• _MATERIAL TO PROCESS_:

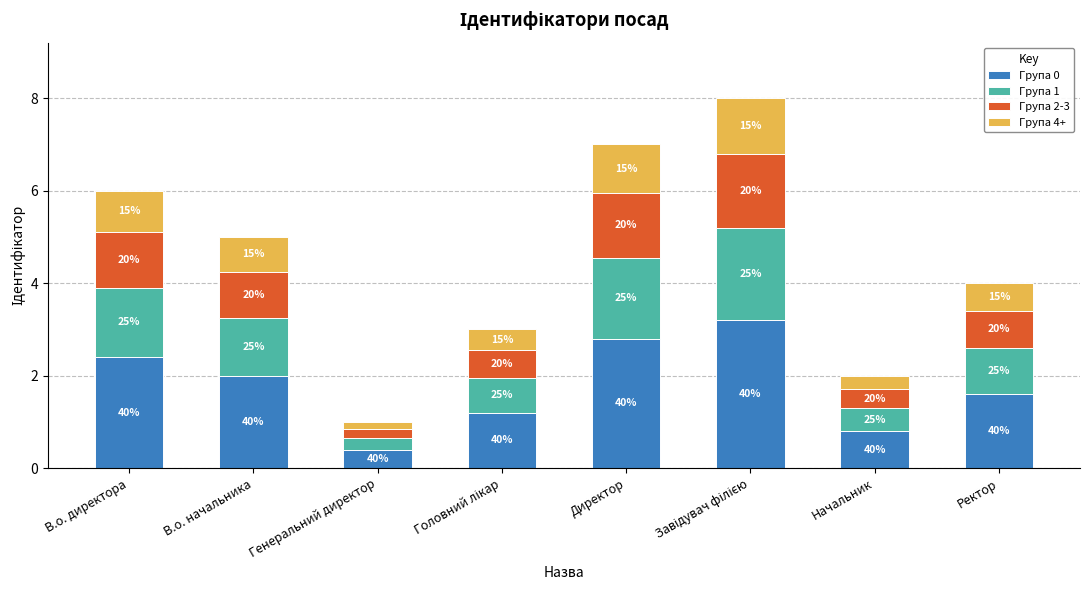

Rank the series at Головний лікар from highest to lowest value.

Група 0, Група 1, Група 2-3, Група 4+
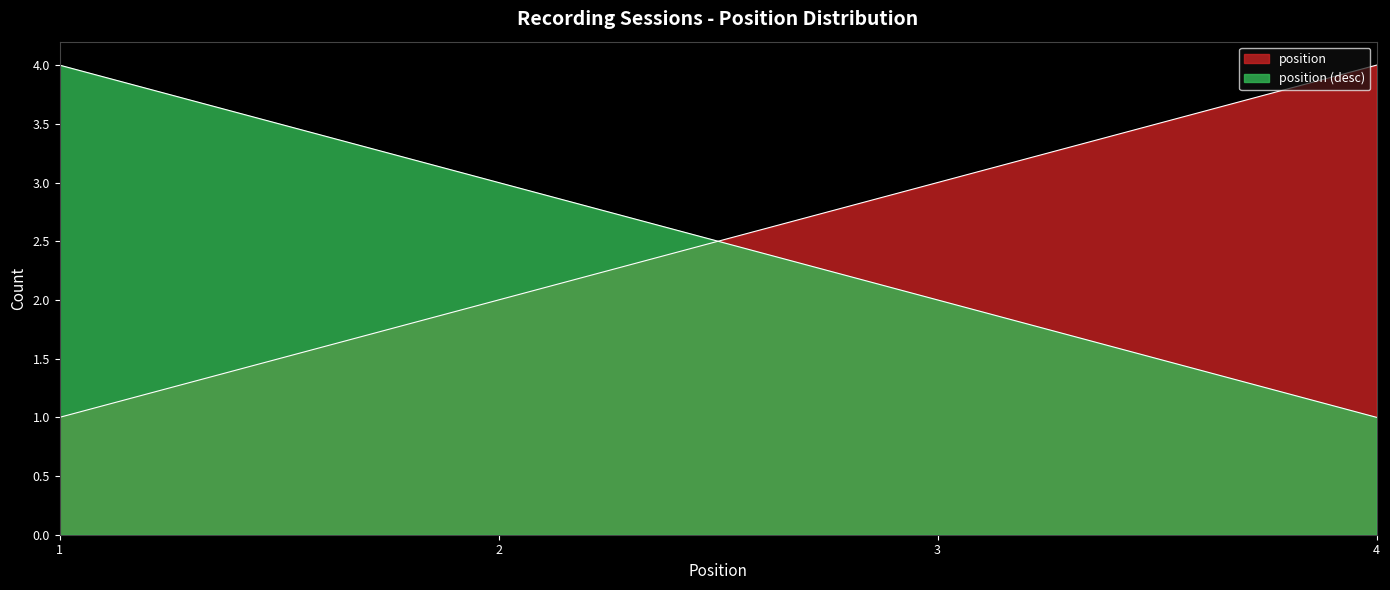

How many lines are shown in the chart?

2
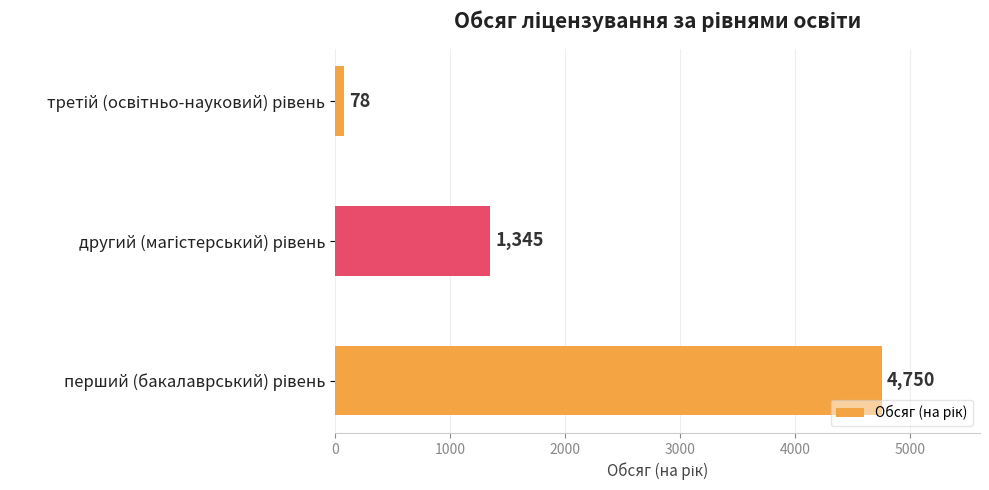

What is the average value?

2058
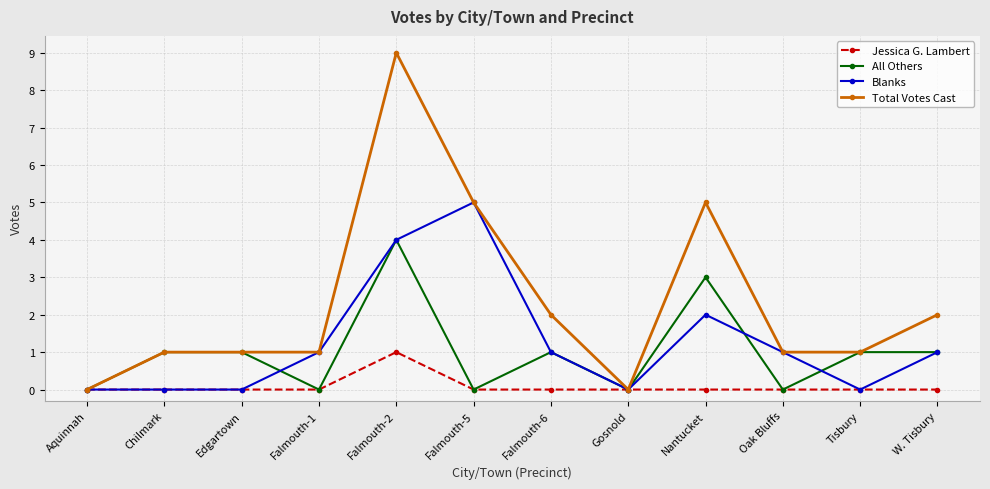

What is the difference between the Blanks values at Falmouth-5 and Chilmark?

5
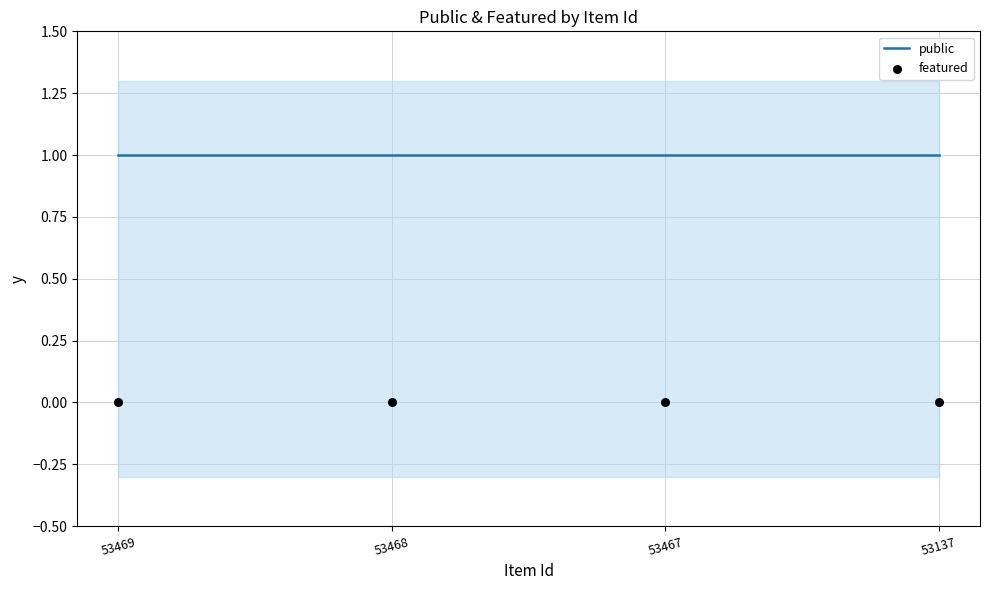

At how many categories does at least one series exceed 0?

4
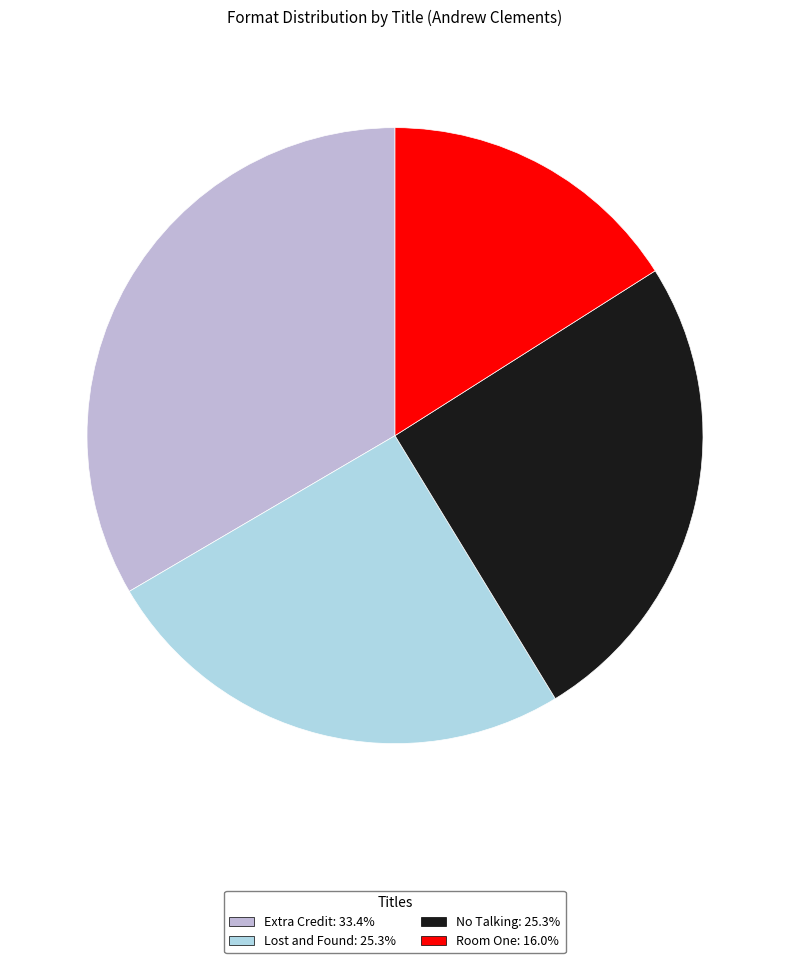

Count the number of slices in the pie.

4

• _YOUR ASSIGNMENT_: Please rewrite the data above with "slices" replaced by "sectors" and everything else unchanged, leaving out the pictures.

• _ANSWER AREA_:
Rank the series at Головний лікар from highest to lowest value.

Група 0, Група 1, Група 2-3, Група 4+

How many lines are shown in the chart?

2

What is the average value?

2058

What is the difference between the Blanks values at Falmouth-5 and Chilmark?

5

At how many categories does at least one series exceed 0?

4

Count the number of sectors in the pie.

4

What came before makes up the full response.